**Assignment**: Go to the line in the entries below that holds "Ispitni rokovi" and repeat exactly from there through the line that holds "četvrtak, 18.12.2025., u", inclusive.

**Data extracts**:

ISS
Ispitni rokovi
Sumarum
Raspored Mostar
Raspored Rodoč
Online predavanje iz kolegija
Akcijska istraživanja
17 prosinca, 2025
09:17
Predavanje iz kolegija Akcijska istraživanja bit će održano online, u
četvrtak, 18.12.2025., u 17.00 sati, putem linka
* * *
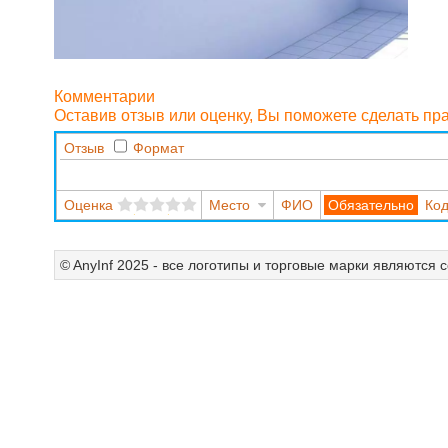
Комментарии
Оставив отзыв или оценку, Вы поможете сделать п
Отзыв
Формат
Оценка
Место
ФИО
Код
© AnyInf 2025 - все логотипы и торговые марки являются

**Solution to this exercise**:
Ispitni rokovi
Sumarum
Raspored Mostar
Raspored Rodoč
Online predavanje iz kolegija
Akcijska istraživanja
17 prosinca, 2025
09:17
Predavanje iz kolegija Akcijska istraživanja bit će održano online, u
četvrtak, 18.12.2025., u 17.00 sati, putem linka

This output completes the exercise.